5 A po upływie owych dni wydał król ucztę dla całego ludu, który znajdował się na zamku w Suzie, od największych aż do najmniejszych, przez siedem dni na dziedzińcu ogrodu przy pałacu króla. (Est 1, 5)
W uczcie wydanej dla ludu brali udział sami mężczyźni, gdyż dla niewiast królowa Waszti wydała oddzielną ucztę (1, 9). Uczta trwała 7 dni, GB mówi o 6 dniach.

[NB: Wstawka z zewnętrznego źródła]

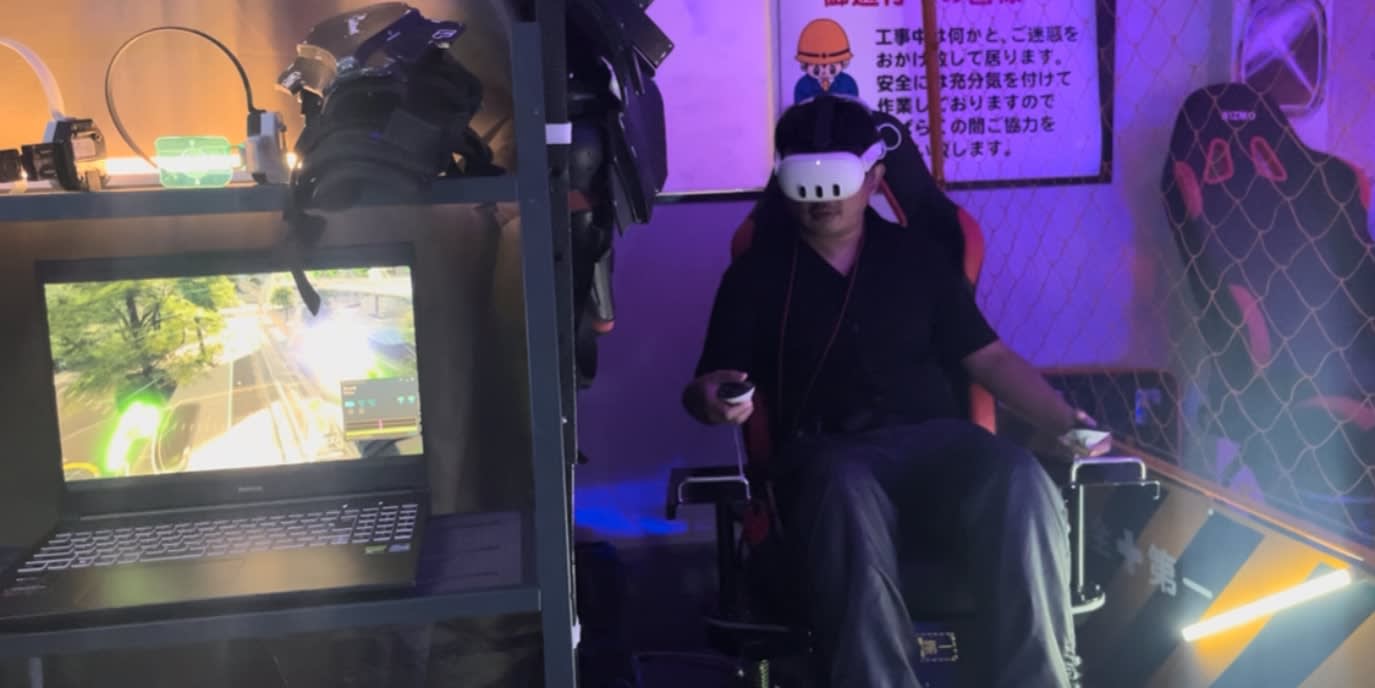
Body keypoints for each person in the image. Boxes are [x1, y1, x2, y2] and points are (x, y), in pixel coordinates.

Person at [681, 95, 1095, 688]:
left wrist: (1063, 419)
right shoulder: (755, 275)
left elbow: (990, 357)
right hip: (830, 453)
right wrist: (715, 398)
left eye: (838, 179)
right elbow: (707, 386)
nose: (821, 199)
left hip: (939, 446)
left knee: (1019, 475)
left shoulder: (919, 260)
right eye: (804, 181)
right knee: (845, 488)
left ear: (874, 178)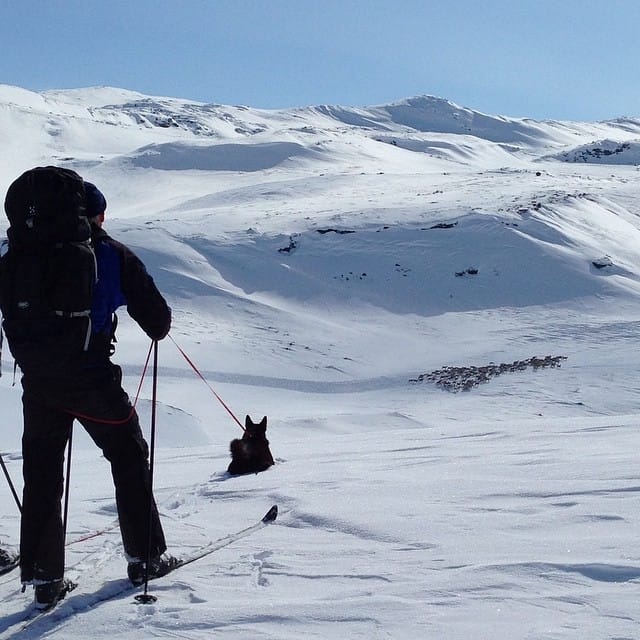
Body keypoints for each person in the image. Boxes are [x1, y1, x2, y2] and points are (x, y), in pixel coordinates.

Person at [18, 180, 177, 609]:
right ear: (98, 215)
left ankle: (44, 580)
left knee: (43, 472)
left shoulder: (23, 256)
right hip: (92, 382)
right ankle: (145, 558)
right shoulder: (111, 254)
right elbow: (158, 321)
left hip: (38, 386)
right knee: (128, 454)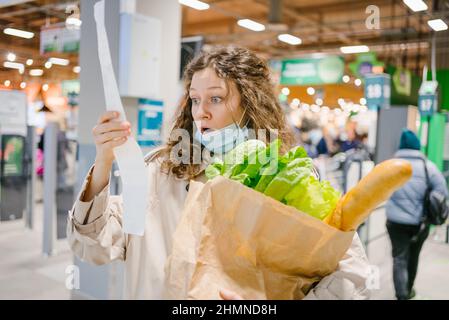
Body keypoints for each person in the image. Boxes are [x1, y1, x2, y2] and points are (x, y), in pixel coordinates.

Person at [67, 46, 371, 300]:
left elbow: (352, 275)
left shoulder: (289, 177)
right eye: (195, 99)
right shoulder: (161, 171)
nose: (200, 112)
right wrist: (104, 161)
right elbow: (92, 246)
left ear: (251, 103)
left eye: (216, 98)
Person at [385, 129, 448, 300]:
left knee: (399, 258)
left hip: (395, 222)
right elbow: (442, 193)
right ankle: (409, 289)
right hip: (419, 223)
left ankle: (401, 295)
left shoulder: (390, 166)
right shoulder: (429, 167)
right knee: (413, 257)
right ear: (417, 146)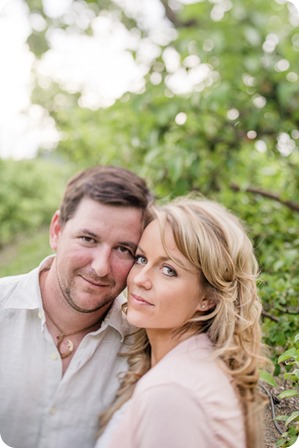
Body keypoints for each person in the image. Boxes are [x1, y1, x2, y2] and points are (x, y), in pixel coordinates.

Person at [0, 165, 154, 448]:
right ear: (57, 230)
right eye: (88, 239)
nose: (100, 267)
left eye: (123, 249)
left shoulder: (144, 344)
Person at [96, 195, 267, 448]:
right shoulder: (194, 364)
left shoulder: (171, 393)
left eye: (168, 270)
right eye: (141, 259)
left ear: (207, 298)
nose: (140, 279)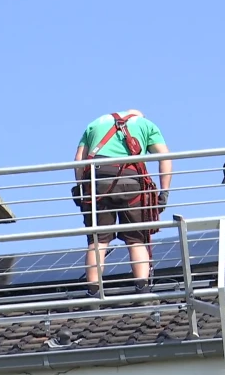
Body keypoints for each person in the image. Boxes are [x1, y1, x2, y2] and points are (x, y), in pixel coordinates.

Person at [72, 110, 172, 300]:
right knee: (136, 239)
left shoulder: (95, 123)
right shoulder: (146, 124)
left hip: (98, 182)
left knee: (98, 240)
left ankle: (93, 292)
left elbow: (79, 160)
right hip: (132, 182)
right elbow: (164, 157)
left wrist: (80, 187)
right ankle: (142, 289)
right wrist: (164, 191)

Uczta ta odbywała się na jednym z dziedzińców przynależnych do ogrodu pałacu królewskiego, w przeciwieństwie do uczty książąt, która miała miejsce w apanada (= sala tronowa ozdobiona kolumnami). Przy każdym pałacu królów i książąt wschodnich znajdował się wspaniały ogród, zasadzony najrozmaitszymi drzewami, sprowadzanymi ze wszystkich stron królestwa. W środku tego ogrodu była wolna przestrzeń, wysadzona mozaiką z różnokolorowych kamieni, co potwierdzają wykopaliska z Suzy. Na tym miejscu odbywały się uczty i różne uroczystości. Dla ochrony przed słońcem rozwieszano nad tym miejscem wiele namiotów lub jeden namiot olbrzymich rozmiarów.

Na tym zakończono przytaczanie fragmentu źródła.